Questions.
a. Answer from the magazine passage, one item per line:
(i) Who appeals to the President of the United States, and under what title?
(ii) What is the title of the April chapter of Professor Edward A. Ross's series on Immigration?
(iii) In what percentage of the Irish cases is the husband missing?
b. Carry on the magazine passage on Björkman's appeal and Ross's immigration series, starting after its final sentence.

Selected passage.
Edwin Björkman makes an appeal to the President of the United States "In Behalf of American Literature," and strongly recommends that the United States encourage literature at least as much as some of the smaller nations.

The April chapter of Professor Edward A. Ross's important series on Immigration is entitled "The Immigrant in America: The Celtic Irish," from which are taken the following paragraphs:

"It is certain that no immigrant is more loyal to wife and child than the Irishman. Out of nearly ten thousand charity cases in which a wife was the head of the family, the greatest frequency of widowhood and the least frequency of desertion or separation is among the Irish. In only eighteen per cent. of the Irish cases is the husband missing; whereas among the Hebrews, Slovaks, Lithuanians, and Magyars he is missing in from forty to fifty per cent. of the cases. But the sons of Irish, with that ready adaptation to surroundings characteristic of the Celt, desert their

wives with just about the same frequency as men of pure American stock; namely, thirtysix per cent., or twice that of their fathers."

Dataset extract.
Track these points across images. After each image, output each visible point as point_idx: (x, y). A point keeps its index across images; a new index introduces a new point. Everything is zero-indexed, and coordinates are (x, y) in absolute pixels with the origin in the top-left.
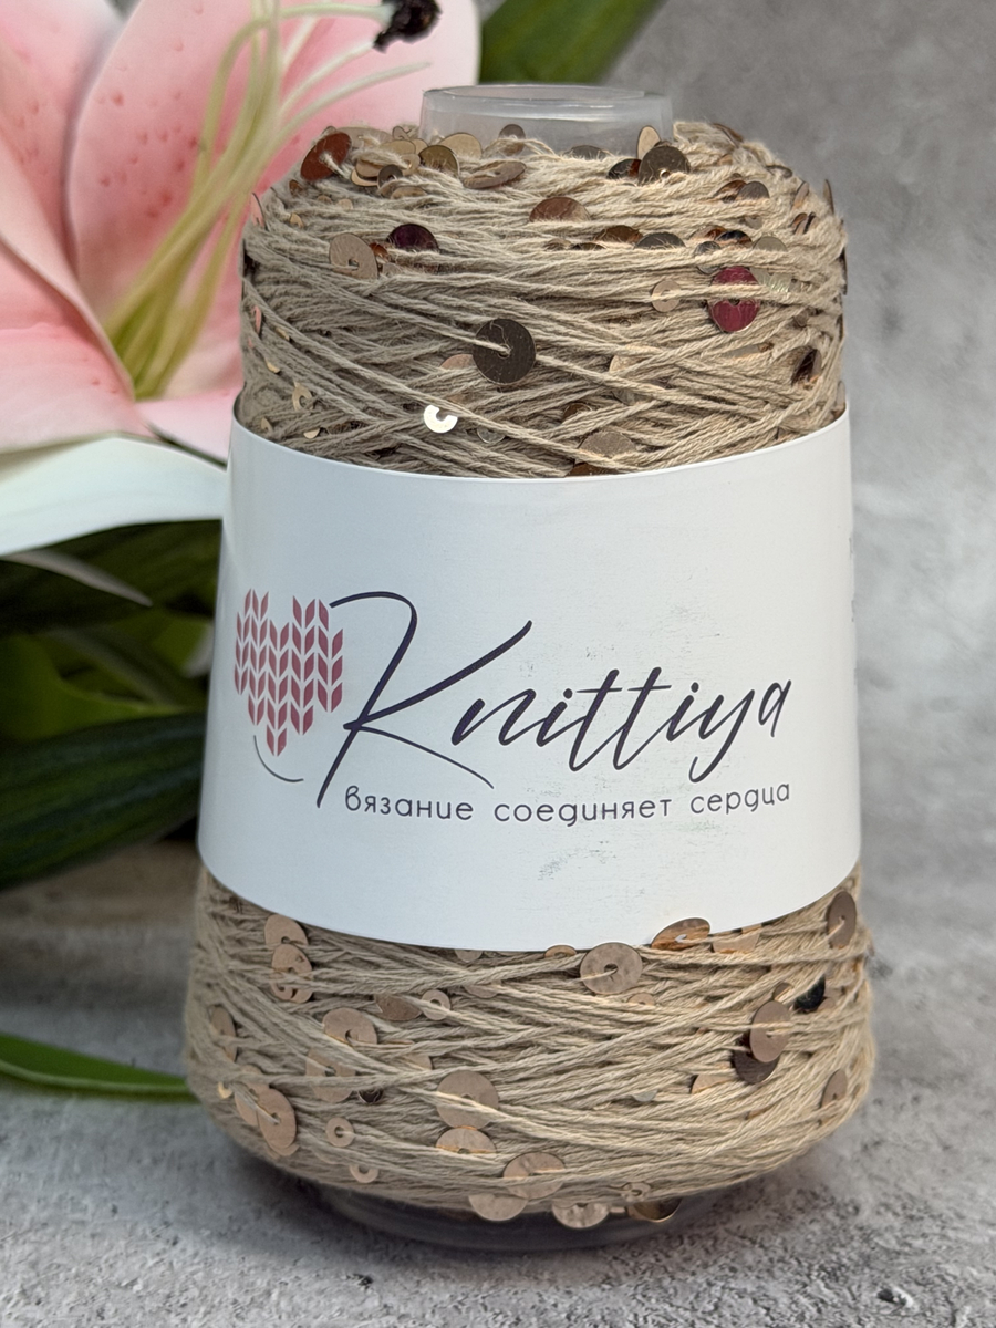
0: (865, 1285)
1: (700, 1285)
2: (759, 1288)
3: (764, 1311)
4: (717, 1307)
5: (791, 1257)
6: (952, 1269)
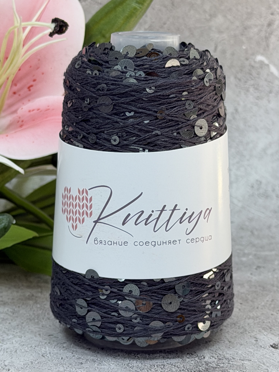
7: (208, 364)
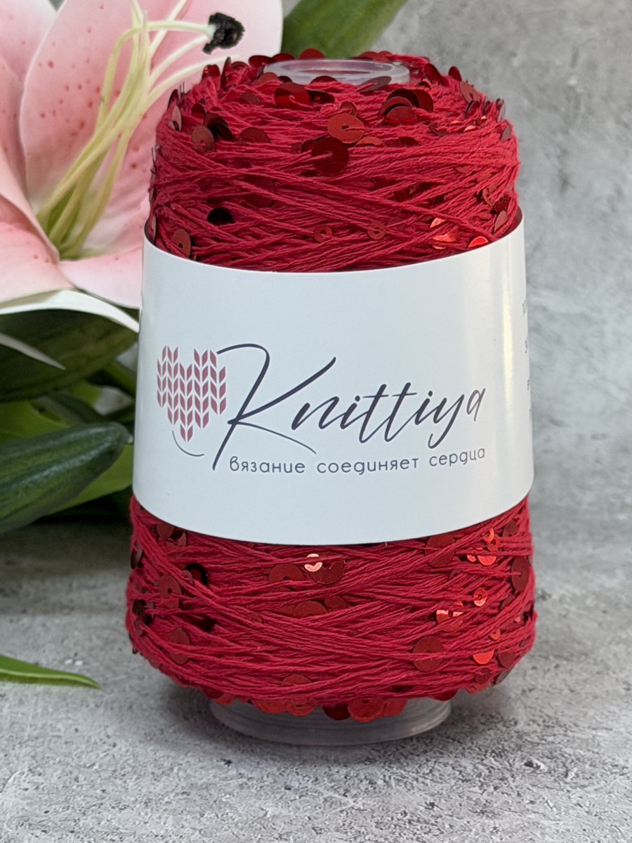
0: (517, 760)
1: (422, 761)
2: (456, 761)
3: (458, 773)
4: (431, 771)
5: (476, 746)
6: (569, 751)
7: (522, 735)
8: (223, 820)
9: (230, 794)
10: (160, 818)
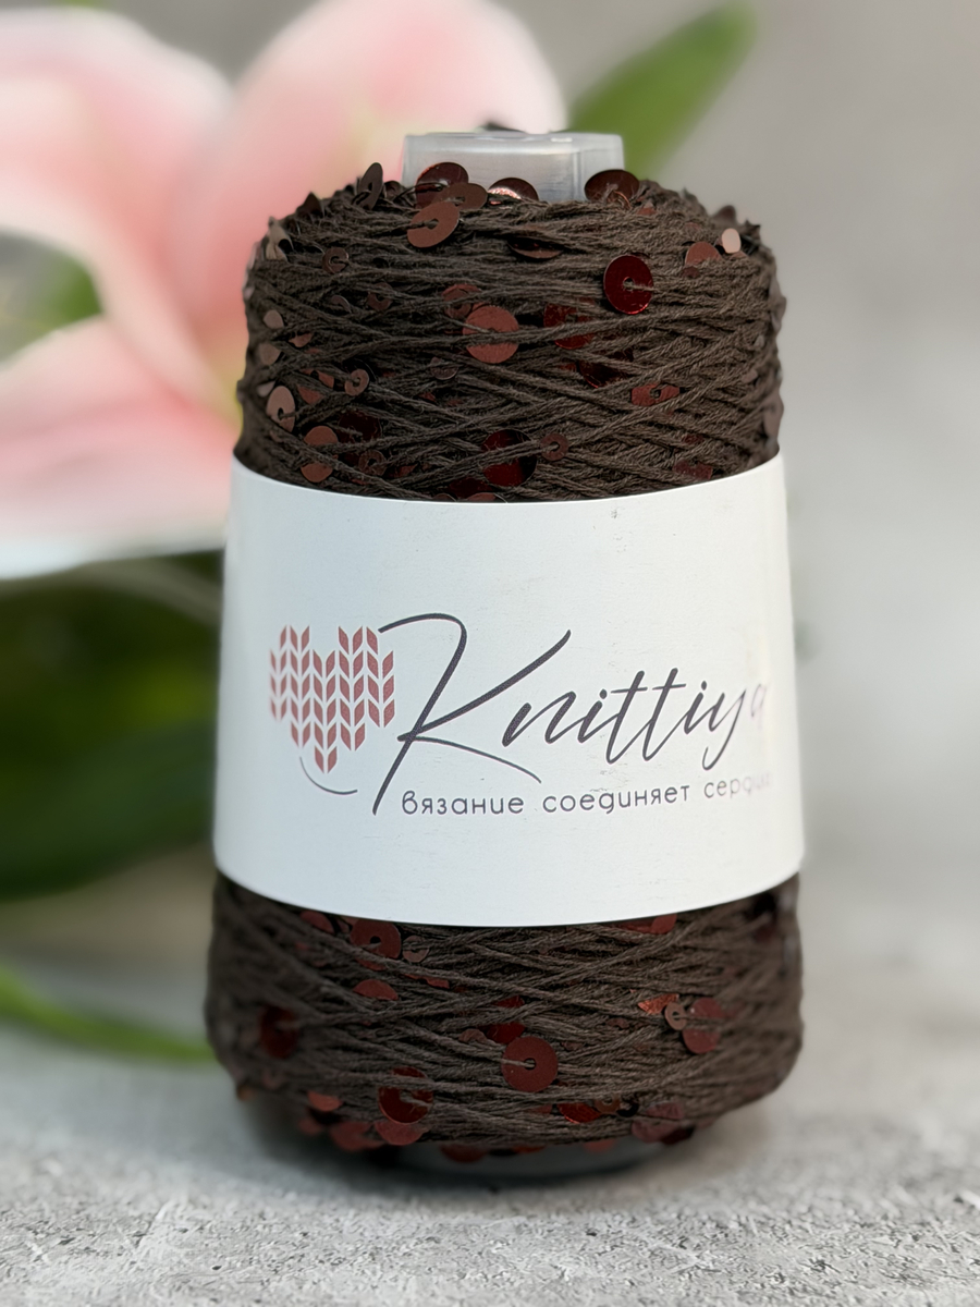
0: (940, 1192)
2: (846, 1194)
3: (852, 1213)
4: (809, 1210)
8: (495, 1284)
9: (502, 1242)
10: (396, 1279)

Responses to the exercise.
a.
(i) Edwin Björkman, under the title "In Behalf of American Literature."
(ii) "The Immigrant in America: The Celtic Irish."
(iii) Eighteen per cent.

b.
"With his Celtic imagination as a magic glass, the Irishman sees into the human heart and learns how to touch its strings. No one can wheedle like an Irish beggar or 'blarney' like an Irish ward boss. Not only do the Irish furnish stirring orators, persuasive stumpspeakers, moving pleaders, and delightful after-dinner speech-makers, but they give us good salesmen and successful traveling-men. Then, too, they know how to manage people. The Irish contractor is a great figure in construction work. The Irish mine 'boss' or section foreman has the knack of getting along with his men. The Irish politician is an adept in 'lining-up' voters of other nationalities. More Germans than Irish enlisted in the Union armies, but more of the Irish rose to be officers."

The Editor, looking unusually contented, has just called at the desk of the Centurion and left a letter from another editor who has evidently caught the "New Spirit of THE CENTURY." The writer says: "Of the many publications coming to the Editor's table, THE CENTURY stands in the front rank not only on account of its high standing, but the absorbing interest of the articles it contains which demonstrates the exceptional care exercised by its editorial department."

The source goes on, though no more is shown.